What remained of Easy Company and Hipps boarded a ship and set sail for home.  ‘Home’ meant the Hawaiian Islands to prepare for the upcoming invasion of Japan. Hipps said of the voyage, “I had nightmares on the ship and I still had my BAR with me.  One night a marine ran through the door yellin’ from his own nightmares and scared all of us awake.  The first thing I saw was the red exit light above the door.  In my confused state of mind I recognized the red light as ordnance headin’ in our direction.  I grabbed my BAR and almost shot that screamin’ young man; thank the Lord I came to my senses before I pulled the trigger.”

The two atomic bombs nullified the dreaded invasion of Japan.  Instead of another invasion, Hipps received orders for Sasebo, Japan to assist gathering Japanese weapons and searching houses for war materials.  He said, “The Japanese showed me the utmost respect when I had to search their homes.  Several asked me to stay for dinner.  The tomatoes were the prettiest I’d ever seen, and very delicious, but had I known their vegetables were fertilized by human manure I would have politely refused to eat them.”

Returning home, Hipps received his honorable discharge in San Diego.  The government offered him the equivalent of a year’s salary as part of a severance package. Hipps said, “I refused the money. I didn’t want a dang thing from the government.  Iwo Jima and what I witnessed on that island had changed me forever.  I bought some civilian clothes and walked over to a YMCA, changed clothes, and left my uniform in the middle of the floor.  My war was over, my duty was done, and I was done with it.”  Gerald Hipps was 19 years old.

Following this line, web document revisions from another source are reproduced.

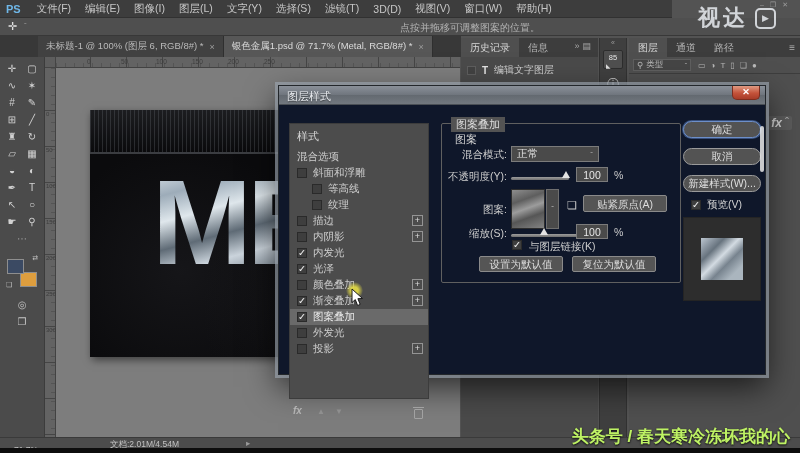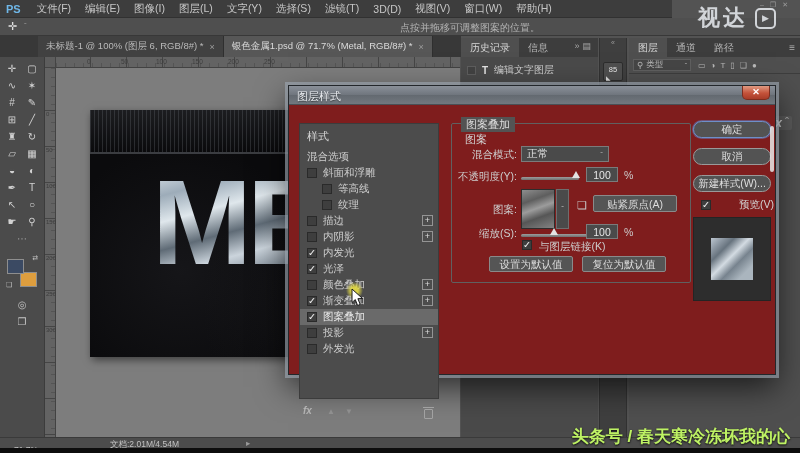--- a/index.html
+++ b/index.html
@@ -61,21 +61,21 @@
 .history-panel{position:absolute;left:461px;top:38px;width:137px;height:399px;background:#4a4a4a;z-index:3}
 .panel-tabs{display:flex;height:19px;background:#3d3d3d;font-size:10px;color:#b5b5b5;position:relative}
 .panel-tab{padding:3px 9px 0;white-space:nowrap}
 .panel-tab.active{background:#4f4f4f;color:#d8d8d8}
 .panel-tabs .ptab-icons{position:absolute;right:4px;top:3px;font-size:9px;color:#a5a5a5;letter-spacing:3px}
 .hist-item{display:flex;align-items:center;gap:6px;padding:6px 4px 0 6px;font-size:10px;color:#cfcfcf}
 .hist-box{width:9px;height:9px;border:1px solid #5e5e5e;background:#424242}
 .hist-T{font-weight:bold;color:#e2e2e2}
 .dock{position:absolute;left:599px;top:38px;width:28px;height:399px;background:#3f3f3f;border-left:1px solid #323232;border-right:1px solid #323232;z-index:3;text-align:center}
 .dock-collapse{font-size:7px;color:#9a9a9a;display:block;margin-top:1px}
-.dock-brush{width:20px;height:19px;margin:16px auto 0;background:#4f4f4f;border:1px solid #2d2d2d;border-radius:2px;font-size:7.5px;color:#e6e6e6;line-height:9px;padding-top:2px}
+.dock-brush{width:20px;height:19px;margin:4px auto 0;background:#4f4f4f;border:1px solid #2d2d2d;border-radius:2px;font-size:7.5px;color:#e6e6e6;line-height:9px;padding-top:2px}
 .dock-brush .tip{display:block;font-size:6px;color:#dcdcdc;text-align:left;padding-left:2px}
 .dock-info{margin-top:7px;font-size:12px;color:#cdcdcd}
 .layers-panel{position:absolute;left:629px;top:38px;width:171px;height:399px;background:#4f4f4f;z-index:3}
 .layers-panel .panel-menu{position:absolute;right:5px;top:4px;font-size:10px;color:#b0b0b0}
 .filter-row{display:flex;align-items:center;height:17px;background:#4f4f4f;border-bottom:1px solid #3d3d3d;padding:0 4px;gap:3px}
 .filter-select{display:flex;align-items:center;gap:3px;width:58px;height:12px;background:#454545;border:1px solid #5f5f5f;font-size:8.5px;color:#b7b7b7;padding:0 3px}
 .filter-select .fs-caret{margin-left:auto;font-size:7px}
 .filter-icons{display:flex;gap:5px;margin-left:4px;font-size:8px;color:#b8b8b8}
 .fx-badge{position:absolute;right:8px;top:78px;font-size:12px;font-style:italic;font-weight:bold;color:#d0d0d0;background:#5a5a5a;border-radius:2px;padding:0 3px;z-index:3}
 .fx-badge .chev{font-style:normal;font-weight:normal;margin-left:3px;color:#a8a8a8}
@@ -88,21 +88,21 @@
 .blackbar{position:absolute;left:0;top:448px;width:800px;height:5px;background:#0d0d0d;z-index:5}
 
 
 .watermark{position:absolute;right:10px;top:425px;font-size:17px;font-weight:bold;color:#bef264;z-index:30;white-space:nowrap;
  text-shadow:0 1px 2px rgba(0,0,0,.85),0 0 1px #444}
 .brand{position:absolute;right:24px;top:3px;display:flex;align-items:center;gap:7px;z-index:30;color:rgba(228,231,236,.88)}
 .brand .brand-text{font-size:22px;font-weight:bold;letter-spacing:3px}
 .brand .play{width:21px;height:21px;border:2.5px solid rgba(228,231,236,.88);border-radius:5px;display:flex;align-items:center;justify-content:center;font-size:9px}
 
 
-.dialog{position:absolute;left:288px;top:85px;width:488px;height:290px;background:#7f1d1d;z-index:10;border:1px solid #23272b;
+.dialog{position:absolute;left:278px;top:85px;width:488px;height:290px;background:#0f172a;z-index:10;border:1px solid #23272b;
  box-shadow:0 0 0 3px rgba(155,164,175,.65),0 12px 30px rgba(0,0,0,.65)}
 .dlg-title{position:relative;height:19px;background:linear-gradient(#8a9099,#6f757d 50%,#636970 51%,#72787f);border-bottom:1px solid #4a4f55}
 .dlg-title-text{position:absolute;left:8px;top:3px;font-size:11px;color:#eceff3;text-shadow:0 1px 1px rgba(0,0,0,.5)}
 .dlg-close{position:absolute;right:5px;top:0;width:28px;height:14px;background:linear-gradient(#e09a82,#c4523a 55%,#a83c28);border:1px solid #7e2d1e;border-top:none;border-radius:0 0 5px 5px;color:#fff;font-size:9px;font-weight:bold;text-align:center;line-height:13px}
 .dlg-body{position:relative;width:100%;height:310px}
 
 
 .styles-panel{position:absolute;left:10px;top:18px;width:140px;height:276px;background:#4c4c4c;border:1px solid #3c3c3c;overflow:hidden}
 .styles-header{padding:5px 0 5px 7px;font-size:11px;color:#d6d6d6}
 .srow{display:flex;align-items:center;height:16px;padding-left:7px;position:relative;color:#cdcdcd;font-size:10.5px;white-space:nowrap}
@@ -134,21 +134,21 @@
  background:linear-gradient(160deg,#8e8e8e,#5e5e5e 28%,#9c9c9c 48%,#565656 68%,#838383),repeating-linear-gradient(12deg,rgba(255,255,255,.12) 0 2px,rgba(0,0,0,.12) 2px 5px)}
 .pattern-caret-strip{position:absolute;left:267px;top:84px;width:13px;height:40px;background:#4a4a4a;border:1px solid #6e6e6e;font-size:8px;color:#c0c0c0;text-align:center;line-height:38px}
 .snap-glyph{position:absolute;left:288px;top:94px;font-size:11px;color:#c8c8c8}
 .dbtn{position:absolute;background:#555;border:1px solid #8a8a8a;color:#dcdcdc;font-size:10.5px;text-align:center;border-radius:2px}
 .lnk-cb{position:absolute;left:233px;top:135px}
 .lnk-lbl{position:absolute;left:250px;top:135px;font-size:10.5px;color:#cdcdcd}
 
 
 .abtn{position:absolute;left:404px;width:78px;height:17px;border:1px solid #9a9a9a;border-radius:9px;background:#535353;color:#dedede;font-size:10.5px;text-align:center;line-height:15px}
 .abtn.ok{border-color:#6d8fc9;box-shadow:0 0 0 1px rgba(95,135,205,.5)}
-.preview-row{position:absolute;left:412px;top:93px;display:flex;align-items:center;gap:22px;font-size:10.5px;color:#d2d2d2}
+.preview-row{position:absolute;left:412px;top:93px;display:flex;align-items:center;gap:0;font-size:10.5px;color:#d2d2d2}
 .pvbox{position:absolute;left:404px;top:112px;width:78px;height:84px;background:#2d2d2d;border:1px solid #242424}
 .pvpat{width:42px;height:42px;margin:20px auto 0;
  background:linear-gradient(135deg,#bcc6d0,#67737e 28%,#d3dbe2 46%,#77838e 62%,#aab5be 82%),repeating-linear-gradient(105deg,rgba(255,255,255,.2) 0 1px,rgba(0,0,0,.18) 1px 4px)}
 .dlg-scroll{position:absolute;right:1px;top:40px;width:4px;height:46px;background:#e9e9e9;border-radius:2px;opacity:.85}
 
 
 .cursor-glow{position:absolute;left:346px;top:282px;width:17px;height:17px;border-radius:50%;z-index:40;
  background:radial-gradient(circle,rgba(222,214,70,.95) 0 30%,rgba(222,214,70,0) 72%)}
 .cursor{position:absolute;left:351px;top:288px;z-index:41}
 </style>
@@ -362,26 +362,26 @@
           <span class="cb on"></span>
           <span>渐变叠加</span>
           <span class="plus"></span>
         </div>
       <div class="srow sel">
           <span class="cb on"></span>
           <span>图案叠加</span>
         </div>
       <div class="srow">
           <span class="cb"></span>
+          <span>外发光</span>
+        </div>
+      <div class="srow">
+          <span class="cb"></span>
           <span>投影</span>
           <span class="plus"></span>
-        </div>
-      <div class="srow">
-          <span class="cb"></span>
-          <span>外发光</span>
         </div>
     </div>
     <div class="styles-footer">
       <span class="fx-lbl">fx</span>
       <span class="arr-up">▲</span>
       <span class="arr-dn">▼</span>
       <span class="trash"></span>
     </div>
 
     <span class="section-title">图案叠加</span>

Hipps returned to his mother and grandmother a hardened warrior, with permanent scars on his body and gruesome images of Sulfur Island implanted in his memory forever.  For the rest of his life he would fight and endure the battles on Iwo in vivid nightmares and cold sweats.  His family knew nothing of his ordeal; his future wife never saw his Marine photo, children and grandchildren and great-grandchildren had never heard his story.